-- Problem details --
Retype each word in the listing below, matching it character for character.

--- BEGIN Data lines ---

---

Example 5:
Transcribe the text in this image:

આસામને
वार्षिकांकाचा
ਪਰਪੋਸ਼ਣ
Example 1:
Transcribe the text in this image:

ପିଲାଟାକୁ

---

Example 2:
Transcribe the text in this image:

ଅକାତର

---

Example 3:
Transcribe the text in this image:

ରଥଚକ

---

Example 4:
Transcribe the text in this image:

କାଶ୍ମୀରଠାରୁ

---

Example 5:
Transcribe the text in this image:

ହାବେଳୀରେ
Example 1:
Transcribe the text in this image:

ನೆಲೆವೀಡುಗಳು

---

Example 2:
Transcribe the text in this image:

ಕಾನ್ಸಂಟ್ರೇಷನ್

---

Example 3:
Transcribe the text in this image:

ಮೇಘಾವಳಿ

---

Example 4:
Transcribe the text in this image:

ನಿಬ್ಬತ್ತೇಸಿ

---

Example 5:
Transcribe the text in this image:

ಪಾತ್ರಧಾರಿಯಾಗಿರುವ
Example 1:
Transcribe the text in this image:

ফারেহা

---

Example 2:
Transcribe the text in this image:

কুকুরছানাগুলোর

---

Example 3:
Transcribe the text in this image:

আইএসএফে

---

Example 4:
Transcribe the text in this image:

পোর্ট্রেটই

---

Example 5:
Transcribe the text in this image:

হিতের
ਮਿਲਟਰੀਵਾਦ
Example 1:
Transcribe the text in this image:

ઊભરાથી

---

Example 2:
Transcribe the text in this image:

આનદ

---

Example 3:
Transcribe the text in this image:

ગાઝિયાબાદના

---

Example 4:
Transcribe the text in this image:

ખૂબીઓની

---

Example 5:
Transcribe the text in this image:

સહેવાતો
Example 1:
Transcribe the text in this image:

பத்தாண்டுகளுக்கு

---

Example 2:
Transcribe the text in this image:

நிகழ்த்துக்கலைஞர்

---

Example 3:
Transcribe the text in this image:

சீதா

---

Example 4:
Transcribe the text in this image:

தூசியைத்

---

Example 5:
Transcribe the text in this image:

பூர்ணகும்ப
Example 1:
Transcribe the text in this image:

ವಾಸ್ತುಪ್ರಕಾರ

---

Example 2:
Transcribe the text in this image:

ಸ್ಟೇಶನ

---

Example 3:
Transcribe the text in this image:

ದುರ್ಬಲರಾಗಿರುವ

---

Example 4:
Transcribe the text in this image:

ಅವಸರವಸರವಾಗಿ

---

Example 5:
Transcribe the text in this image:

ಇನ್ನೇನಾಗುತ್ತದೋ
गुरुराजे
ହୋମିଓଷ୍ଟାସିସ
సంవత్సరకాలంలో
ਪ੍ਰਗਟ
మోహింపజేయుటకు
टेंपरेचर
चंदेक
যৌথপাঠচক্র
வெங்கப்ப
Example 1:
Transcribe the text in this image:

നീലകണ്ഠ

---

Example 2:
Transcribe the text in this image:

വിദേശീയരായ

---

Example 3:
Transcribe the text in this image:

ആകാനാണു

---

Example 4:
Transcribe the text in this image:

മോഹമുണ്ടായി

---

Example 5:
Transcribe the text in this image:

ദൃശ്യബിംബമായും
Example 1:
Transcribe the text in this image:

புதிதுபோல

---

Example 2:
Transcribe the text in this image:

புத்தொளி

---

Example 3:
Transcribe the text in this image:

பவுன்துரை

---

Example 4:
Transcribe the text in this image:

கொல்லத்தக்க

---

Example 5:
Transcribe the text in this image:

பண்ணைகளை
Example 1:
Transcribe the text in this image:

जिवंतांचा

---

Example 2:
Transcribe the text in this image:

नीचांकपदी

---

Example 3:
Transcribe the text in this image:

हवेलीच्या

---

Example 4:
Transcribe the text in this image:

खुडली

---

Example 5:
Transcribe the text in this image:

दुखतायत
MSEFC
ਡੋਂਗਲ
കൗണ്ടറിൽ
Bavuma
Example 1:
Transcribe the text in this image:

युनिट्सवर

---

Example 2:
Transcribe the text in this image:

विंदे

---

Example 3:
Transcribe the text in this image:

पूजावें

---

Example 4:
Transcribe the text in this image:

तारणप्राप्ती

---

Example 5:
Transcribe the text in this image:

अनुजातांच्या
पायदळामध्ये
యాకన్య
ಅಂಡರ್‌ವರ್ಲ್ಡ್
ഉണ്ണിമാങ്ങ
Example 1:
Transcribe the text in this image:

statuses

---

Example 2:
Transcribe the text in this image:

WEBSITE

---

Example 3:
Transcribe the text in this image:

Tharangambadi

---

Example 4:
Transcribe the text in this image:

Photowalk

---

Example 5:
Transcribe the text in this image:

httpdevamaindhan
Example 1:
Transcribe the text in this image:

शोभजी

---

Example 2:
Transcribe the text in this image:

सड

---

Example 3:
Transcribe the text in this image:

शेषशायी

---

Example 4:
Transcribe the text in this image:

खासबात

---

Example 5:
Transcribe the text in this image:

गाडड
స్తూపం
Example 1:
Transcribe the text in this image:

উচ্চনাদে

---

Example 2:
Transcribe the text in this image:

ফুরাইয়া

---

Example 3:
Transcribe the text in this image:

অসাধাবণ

--- END Data lines ---

-- Exercise response --
---

Example 5:
Transcribe the text in this image:

આસામને
वार्षिकांकाचा
ਪਰਪੋਸ਼ਣ
Example 1:
Transcribe the text in this image:

ପିଲାଟାକୁ

---

Example 2:
Transcribe the text in this image:

ଅକାତର

---

Example 3:
Transcribe the text in this image:

ରଥଚକ

---

Example 4:
Transcribe the text in this image:

କାଶ୍ମୀରଠାରୁ

---

Example 5:
Transcribe the text in this image:

ହାବେଳୀରେ
Example 1:
Transcribe the text in this image:

ನೆಲೆವೀಡುಗಳು

---

Example 2:
Transcribe the text in this image:

ಕಾನ್ಸಂಟ್ರೇಷನ್

---

Example 3:
Transcribe the text in this image:

ಮೇಘಾವಳಿ

---

Example 4:
Transcribe the text in this image:

ನಿಬ್ಬತ್ತೇಸಿ

---

Example 5:
Transcribe the text in this image:

ಪಾತ್ರಧಾರಿಯಾಗಿರುವ
Example 1:
Transcribe the text in this image:

ফারেহা

---

Example 2:
Transcribe the text in this image:

কুকুরছানাগুলোর

---

Example 3:
Transcribe the text in this image:

আইএসএফে

---

Example 4:
Transcribe the text in this image:

পোর্ট্রেটই

---

Example 5:
Transcribe the text in this image:

হিতের
ਮਿਲਟਰੀਵਾਦ
Example 1:
Transcribe the text in this image:

ઊભરાથી

---

Example 2:
Transcribe the text in this image:

આનદ

---

Example 3:
Transcribe the text in this image:

ગાઝિયાબાદના

---

Example 4:
Transcribe the text in this image:

ખૂબીઓની

---

Example 5:
Transcribe the text in this image:

સહેવાતો
Example 1:
Transcribe the text in this image:

பத்தாண்டுகளுக்கு

---

Example 2:
Transcribe the text in this image:

நிகழ்த்துக்கலைஞர்

---

Example 3:
Transcribe the text in this image:

சீதா

---

Example 4:
Transcribe the text in this image:

தூசியைத்

---

Example 5:
Transcribe the text in this image:

பூர்ணகும்ப
Example 1:
Transcribe the text in this image:

ವಾಸ್ತುಪ್ರಕಾರ

---

Example 2:
Transcribe the text in this image:

ಸ್ಟೇಶನ

---

Example 3:
Transcribe the text in this image:

ದುರ್ಬಲರಾಗಿರುವ

---

Example 4:
Transcribe the text in this image:

ಅವಸರವಸರವಾಗಿ

---

Example 5:
Transcribe the text in this image:

ಇನ್ನೇನಾಗುತ್ತದೋ
गुरुराजे
ହୋମିଓଷ୍ଟାସିସ
సంవత్సరకాలంలో
ਪ੍ਰਗਟ
మోహింపజేయుటకు
टेंपरेचर
चंदेक
যৌথপাঠচক্র
வெங்கப்ப
Example 1:
Transcribe the text in this image:

നീലകണ്ഠ

---

Example 2:
Transcribe the text in this image:

വിദേശീയരായ

---

Example 3:
Transcribe the text in this image:

ആകാനാണു

---

Example 4:
Transcribe the text in this image:

മോഹമുണ്ടായി

---

Example 5:
Transcribe the text in this image:

ദൃശ്യബിംബമായും
Example 1:
Transcribe the text in this image:

புதிதுபோல

---

Example 2:
Transcribe the text in this image:

புத்தொளி

---

Example 3:
Transcribe the text in this image:

பவுன்துரை

---

Example 4:
Transcribe the text in this image:

கொல்லத்தக்க

---

Example 5:
Transcribe the text in this image:

பண்ணைகளை
Example 1:
Transcribe the text in this image:

जिवंतांचा

---

Example 2:
Transcribe the text in this image:

नीचांकपदी

---

Example 3:
Transcribe the text in this image:

हवेलीच्या

---

Example 4:
Transcribe the text in this image:

खुडली

---

Example 5:
Transcribe the text in this image:

दुखतायत
MSEFC
ਡੋਂਗਲ
കൗണ്ടറിൽ
Bavuma
Example 1:
Transcribe the text in this image:

युनिट्सवर

---

Example 2:
Transcribe the text in this image:

विंदे

---

Example 3:
Transcribe the text in this image:

पूजावें

---

Example 4:
Transcribe the text in this image:

तारणप्राप्ती

---

Example 5:
Transcribe the text in this image:

अनुजातांच्या
पायदळामध्ये
యాకన్య
ಅಂಡರ್‌ವರ್ಲ್ಡ್
ഉണ്ണിമാങ്ങ
Example 1:
Transcribe the text in this image:

statuses

---

Example 2:
Transcribe the text in this image:

WEBSITE

---

Example 3:
Transcribe the text in this image:

Tharangambadi

---

Example 4:
Transcribe the text in this image:

Photowalk

---

Example 5:
Transcribe the text in this image:

httpdevamaindhan
Example 1:
Transcribe the text in this image:

शोभजी

---

Example 2:
Transcribe the text in this image:

सड

---

Example 3:
Transcribe the text in this image:

शेषशायी

---

Example 4:
Transcribe the text in this image:

खासबात

---

Example 5:
Transcribe the text in this image:

गाडड
స్తూపం
Example 1:
Transcribe the text in this image:

উচ্চনাদে

---

Example 2:
Transcribe the text in this image:

ফুরাইয়া

---

Example 3:
Transcribe the text in this image:

অসাধাবণ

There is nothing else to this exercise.